[[ Source information open ]]
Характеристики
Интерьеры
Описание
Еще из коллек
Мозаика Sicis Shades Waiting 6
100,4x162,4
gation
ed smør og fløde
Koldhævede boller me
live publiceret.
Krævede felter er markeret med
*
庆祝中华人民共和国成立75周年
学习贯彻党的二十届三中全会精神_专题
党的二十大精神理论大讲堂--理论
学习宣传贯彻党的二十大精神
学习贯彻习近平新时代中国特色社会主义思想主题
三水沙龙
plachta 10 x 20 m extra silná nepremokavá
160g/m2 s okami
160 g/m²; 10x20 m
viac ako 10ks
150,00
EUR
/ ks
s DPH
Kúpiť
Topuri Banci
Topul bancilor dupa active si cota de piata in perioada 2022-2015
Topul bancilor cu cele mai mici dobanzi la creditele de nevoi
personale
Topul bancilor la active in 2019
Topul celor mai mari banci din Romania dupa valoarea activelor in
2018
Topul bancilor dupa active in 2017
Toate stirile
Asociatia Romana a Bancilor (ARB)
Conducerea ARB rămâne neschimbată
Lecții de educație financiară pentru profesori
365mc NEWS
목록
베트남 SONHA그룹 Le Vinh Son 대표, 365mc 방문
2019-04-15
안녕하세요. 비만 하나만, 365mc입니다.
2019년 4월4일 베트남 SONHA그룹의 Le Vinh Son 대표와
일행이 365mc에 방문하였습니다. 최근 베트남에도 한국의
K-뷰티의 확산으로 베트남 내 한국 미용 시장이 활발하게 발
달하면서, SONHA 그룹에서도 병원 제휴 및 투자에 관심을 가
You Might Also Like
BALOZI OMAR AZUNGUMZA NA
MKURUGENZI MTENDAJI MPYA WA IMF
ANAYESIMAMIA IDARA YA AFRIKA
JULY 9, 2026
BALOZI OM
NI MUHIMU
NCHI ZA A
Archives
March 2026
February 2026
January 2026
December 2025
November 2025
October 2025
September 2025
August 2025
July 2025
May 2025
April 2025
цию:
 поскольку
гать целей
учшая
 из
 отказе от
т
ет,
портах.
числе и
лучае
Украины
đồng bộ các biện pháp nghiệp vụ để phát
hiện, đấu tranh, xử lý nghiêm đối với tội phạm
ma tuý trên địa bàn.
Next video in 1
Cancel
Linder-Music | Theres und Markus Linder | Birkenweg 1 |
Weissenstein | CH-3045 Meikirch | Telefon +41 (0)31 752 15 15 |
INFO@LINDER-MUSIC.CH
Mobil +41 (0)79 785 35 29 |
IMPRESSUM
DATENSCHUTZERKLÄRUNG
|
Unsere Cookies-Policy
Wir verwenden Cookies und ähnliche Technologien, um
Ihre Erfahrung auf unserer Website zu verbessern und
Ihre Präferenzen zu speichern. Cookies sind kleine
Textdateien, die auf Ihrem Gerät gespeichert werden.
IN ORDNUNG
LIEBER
[[ Source information closed ]]
Problem details
When you reach the line holding "Krævede felter er markeret med" in the records above, begin reproducing exactly, stop after the line holding "Asociatia Romana a Bancilor (ARB)", and output nothing else.

Solution below
Krævede felter er markeret med
*
庆祝中华人民共和国成立75周年
学习贯彻党的二十届三中全会精神_专题
党的二十大精神理论大讲堂--理论
学习宣传贯彻党的二十大精神
学习贯彻习近平新时代中国特色社会主义思想主题
三水沙龙
plachta 10 x 20 m extra silná nepremokavá
160g/m2 s okami
160 g/m²; 10x20 m
viac ako 10ks
150,00
EUR
/ ks
s DPH
Kúpiť
Topuri Banci
Topul bancilor dupa active si cota de piata in perioada 2022-2015
Topul bancilor cu cele mai mici dobanzi la creditele de nevoi
personale
Topul bancilor la active in 2019
Topul celor mai mari banci din Romania dupa valoarea activelor in
2018
Topul bancilor dupa active in 2017
Toate stirile
Asociatia Romana a Bancilor (ARB)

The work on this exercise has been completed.